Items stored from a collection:
_ _ _ _ _
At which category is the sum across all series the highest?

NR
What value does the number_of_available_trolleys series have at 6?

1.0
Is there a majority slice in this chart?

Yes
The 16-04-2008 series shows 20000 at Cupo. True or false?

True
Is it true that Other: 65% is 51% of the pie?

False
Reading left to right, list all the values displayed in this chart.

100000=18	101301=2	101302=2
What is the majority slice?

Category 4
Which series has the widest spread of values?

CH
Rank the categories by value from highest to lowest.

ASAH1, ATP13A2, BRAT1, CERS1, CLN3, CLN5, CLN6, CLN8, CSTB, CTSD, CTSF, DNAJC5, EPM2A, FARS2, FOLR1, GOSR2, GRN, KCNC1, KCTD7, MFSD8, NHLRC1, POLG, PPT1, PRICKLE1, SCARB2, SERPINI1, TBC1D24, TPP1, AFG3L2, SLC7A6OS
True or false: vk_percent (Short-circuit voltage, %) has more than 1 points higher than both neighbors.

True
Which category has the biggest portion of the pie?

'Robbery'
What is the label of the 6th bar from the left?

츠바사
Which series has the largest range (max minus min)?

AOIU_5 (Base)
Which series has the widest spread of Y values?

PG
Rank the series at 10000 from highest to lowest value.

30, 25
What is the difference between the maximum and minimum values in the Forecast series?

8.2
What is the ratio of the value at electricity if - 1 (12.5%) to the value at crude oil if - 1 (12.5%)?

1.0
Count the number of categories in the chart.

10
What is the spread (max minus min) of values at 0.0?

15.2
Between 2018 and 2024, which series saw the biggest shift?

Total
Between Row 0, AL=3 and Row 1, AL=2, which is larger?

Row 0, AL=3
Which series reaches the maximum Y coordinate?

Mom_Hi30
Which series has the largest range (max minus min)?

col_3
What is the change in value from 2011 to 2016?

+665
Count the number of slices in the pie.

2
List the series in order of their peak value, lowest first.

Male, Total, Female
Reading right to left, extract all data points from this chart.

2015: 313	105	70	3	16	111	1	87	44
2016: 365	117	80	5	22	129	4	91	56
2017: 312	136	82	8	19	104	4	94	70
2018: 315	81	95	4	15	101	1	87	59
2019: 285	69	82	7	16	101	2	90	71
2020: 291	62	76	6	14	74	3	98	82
_ _ _ _ _
__What you should do__. Quote the entries word for word, starting at the line that contains "TPP1, AFG3L2, SLC7A6OS" and continuing through the end of the entries, with both of those ends included.

__Solution to this exercise__.
ASAH1, ATP13A2, BRAT1, CERS1, CLN3, CLN5, CLN6, CLN8, CSTB, CTSD, CTSF, DNAJC5, EPM2A, FARS2, FOLR1, GOSR2, GRN, KCNC1, KCTD7, MFSD8, NHLRC1, POLG, PPT1, PRICKLE1, SCARB2, SERPINI1, TBC1D24, TPP1, AFG3L2, SLC7A6OS
True or false: vk_percent (Short-circuit voltage, %) has more than 1 points higher than both neighbors.

True
Which category has the biggest portion of the pie?

'Robbery'
What is the label of the 6th bar from the left?

츠바사
Which series has the largest range (max minus min)?

AOIU_5 (Base)
Which series has the widest spread of Y values?

PG
Rank the series at 10000 from highest to lowest value.

30, 25
What is the difference between the maximum and minimum values in the Forecast series?

8.2
What is the ratio of the value at electricity if - 1 (12.5%) to the value at crude oil if - 1 (12.5%)?

1.0
Count the number of categories in the chart.

10
What is the spread (max minus min) of values at 0.0?

15.2
Between 2018 and 2024, which series saw the biggest shift?

Total
Between Row 0, AL=3 and Row 1, AL=2, which is larger?

Row 0, AL=3
Which series reaches the maximum Y coordinate?

Mom_Hi30
Which series has the largest range (max minus min)?

col_3
What is the change in value from 2011 to 2016?

+665
Count the number of slices in the pie.

2
List the series in order of their peak value, lowest first.

Male, Total, Female
Reading right to left, extract all data points from this chart.

2015: 313	105	70	3	16	111	1	87	44
2016: 365	117	80	5	22	129	4	91	56
2017: 312	136	82	8	19	104	4	94	70
2018: 315	81	95	4	15	101	1	87	59
2019: 285	69	82	7	16	101	2	90	71
2020: 291	62	76	6	14	74	3	98	82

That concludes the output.